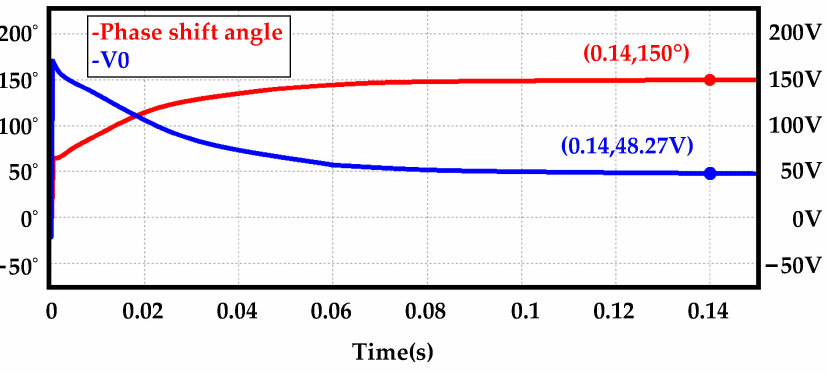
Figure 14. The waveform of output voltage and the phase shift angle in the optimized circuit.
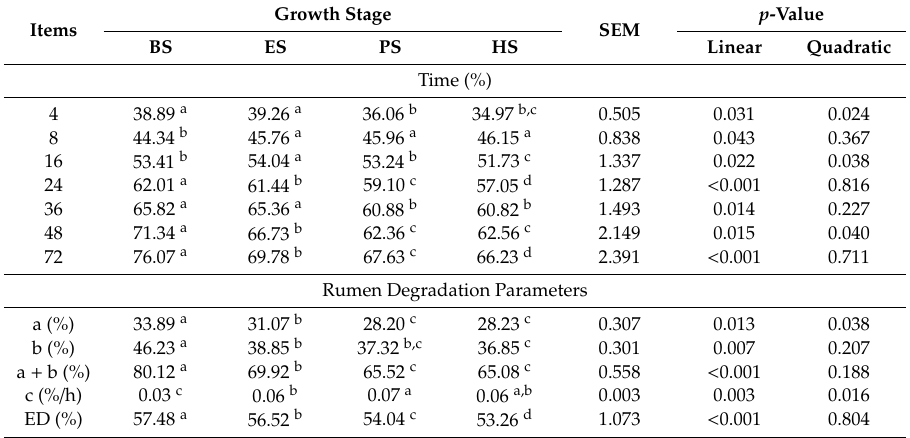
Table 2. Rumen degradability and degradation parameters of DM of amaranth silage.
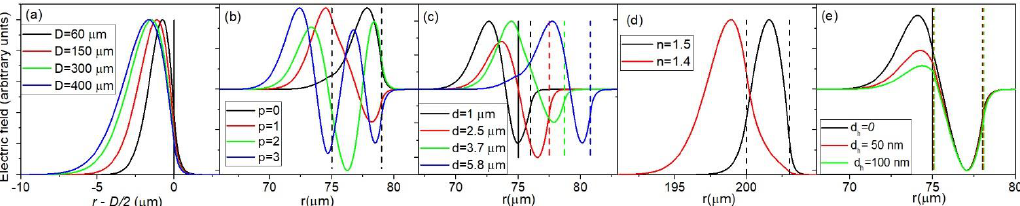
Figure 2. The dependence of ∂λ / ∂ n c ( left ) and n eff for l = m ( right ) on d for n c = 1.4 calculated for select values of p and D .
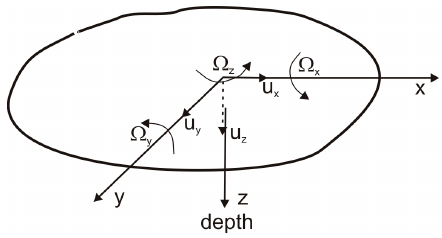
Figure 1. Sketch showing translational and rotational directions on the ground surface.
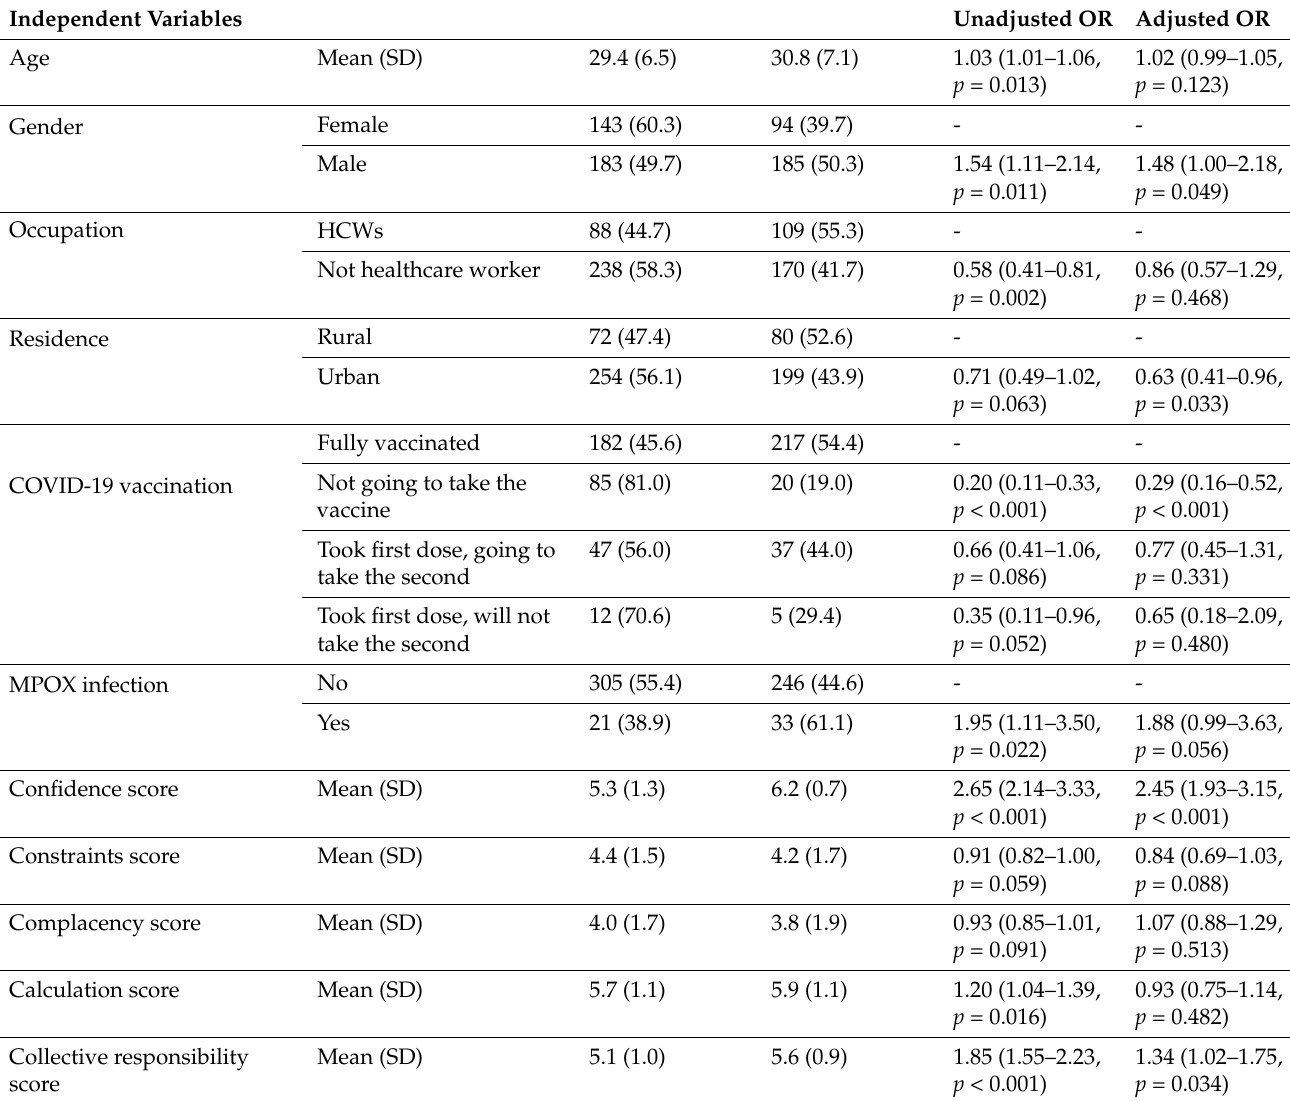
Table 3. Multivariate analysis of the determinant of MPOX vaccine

——————————

Lines from the one that contains "Figure 1. Sketch" through the last line of the data above are to be extracted exactly, with no pictures and no other lines.

Solution for this problem
Figure 1. Sketch showing translational and rotational directions on the ground surface.
Table 3. Multivariate analysis of the determinant of MPOX vaccine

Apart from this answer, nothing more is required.